In biomedical and life science applications, spectrometers are routinely integrated into other devices, combined with fibre optic components for use as subassemblies, or designed into fully realised instruments for applications ranging from biofluidics control to molecular diagnostics. Below are two more examples.

Quality control of catheters

A leading medical device manufacturer recently assessed the use of spectroscopy as part of its quality control for antimicrobial-impregnated catheters. To help prevent biofilm formation and subsequent infection, the company coats its implantable catheter tubes with a polymer solution containing a suspended antimicrobial agent. This coating is then cured.

To ensure that minimum antimicrobial concentrations are present and the coating is applied uniformly, a liquefied sample of the cured antimicrobial layer is sent to an outside lab for high-performance liquid chromatography (HPLC) quantification. This process can be time-consuming, expensive and destructive to the product and does not guarantee a uniform layer. The manufacturer needed an on-site system that could measure the concentration and coating uniformity quickly, accurately and with no sample destruction.

To measure antimicrobial concentrations, a high-sensitivity miniature spectrometer was combined with a high-power tungsten halogen lamp and reflection probe mounted in a ring stand for repeatability. The average of each concentration spectra was taken and then divided by a clear reference sample spectrum. This resulted in the average relative reflectance of each concentration (Figure 1). These values plotted against the HPLC concentration data revealed an R2 correlation value of 0.9924. The striking correlation between relative reflectance of a miniature UV-visible spectrometer and the HPLC-determined concentrations empowered the manufacturer to implement this set-up into its quality control process.

Figure 1: An Ocean Insight miniature spectrometer (350-925nm) measures the reflection of coatings used on antimicrobial-impregnated catheters. Repeatable coating concentration and uniformity results ensure catheter integrity

Quantifying protein concentration

Biological tests and processes have seen a recent burst in attention from new technologies hitting the mainstream, such as rapid virus detection, custom-engineered medical treatments and at-home genetic tests. In many of these tests, UV absorbance is used to determine the concentration of a constituent.

Depending on the sample and application, UV protein detection may be necessary at very low limits, or at extremely thick concentrations.

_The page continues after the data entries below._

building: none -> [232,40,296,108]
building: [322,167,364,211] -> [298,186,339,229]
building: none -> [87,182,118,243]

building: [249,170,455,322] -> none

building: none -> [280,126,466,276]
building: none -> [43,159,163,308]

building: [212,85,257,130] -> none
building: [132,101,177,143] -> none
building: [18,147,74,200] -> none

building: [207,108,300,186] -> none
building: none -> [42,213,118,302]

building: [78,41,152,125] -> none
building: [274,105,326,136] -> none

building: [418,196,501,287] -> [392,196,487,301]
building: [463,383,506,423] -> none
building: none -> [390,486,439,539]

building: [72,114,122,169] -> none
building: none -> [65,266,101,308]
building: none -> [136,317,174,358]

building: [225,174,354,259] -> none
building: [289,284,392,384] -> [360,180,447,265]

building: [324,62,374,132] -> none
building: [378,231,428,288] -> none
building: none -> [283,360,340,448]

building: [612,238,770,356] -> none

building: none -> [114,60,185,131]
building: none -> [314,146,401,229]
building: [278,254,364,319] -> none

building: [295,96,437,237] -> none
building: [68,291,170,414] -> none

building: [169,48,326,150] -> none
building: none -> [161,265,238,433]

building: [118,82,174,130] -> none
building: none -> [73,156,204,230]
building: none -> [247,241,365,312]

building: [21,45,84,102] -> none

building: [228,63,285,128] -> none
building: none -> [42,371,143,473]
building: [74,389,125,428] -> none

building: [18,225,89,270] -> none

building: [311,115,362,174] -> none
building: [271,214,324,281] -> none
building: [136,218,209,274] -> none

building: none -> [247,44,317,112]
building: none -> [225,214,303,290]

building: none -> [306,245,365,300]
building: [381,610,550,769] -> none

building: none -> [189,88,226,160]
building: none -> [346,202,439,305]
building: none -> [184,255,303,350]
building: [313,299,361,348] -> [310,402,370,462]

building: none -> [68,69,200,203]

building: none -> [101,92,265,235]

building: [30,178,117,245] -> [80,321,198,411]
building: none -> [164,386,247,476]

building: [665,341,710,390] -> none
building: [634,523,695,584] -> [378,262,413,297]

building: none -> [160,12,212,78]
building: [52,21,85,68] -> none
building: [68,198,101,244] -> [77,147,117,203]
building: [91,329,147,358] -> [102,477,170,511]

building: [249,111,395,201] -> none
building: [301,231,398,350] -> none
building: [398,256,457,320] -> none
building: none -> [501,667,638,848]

The power to perform accurate measurements at both extremes is available via high-sensitivity miniature spectrometers, which provide excellent resolution at normal light levels, as well as stable, meaningful readings at the lowest intensities.

As testing demonstrates, a miniature spectrometer can successfully generate a standard curve for bovine serum albumin (BSA). BSA is a protein derived from cows that is frequently used for biochemical applications.

Why is this important? The generation of a standard curve (also known as a calibration curve), is a typical procedure in many biomedical, diagnostic and life science research laboratories. An accurate determination of protein concentration is the first step in assays involving proteins. With high-performance, newer-model miniature spectrometers, researchers and developers have a flexible set of tools for UV absorbance measurements, including those required for determining the concentration of an unknown protein.


Pushing the frontiers of what’s possible in understanding disease, developing diagnostics and using biotechnology to advance therapies demands a versatile toolkit of analytical instruments and the guidance of knowledgeable partners.

Today’s miniature modular spectrometers, both customisable and flexible, are ideal for supporting the application of spectroscopy techniques to biomedical research and diagnostic device testing and development.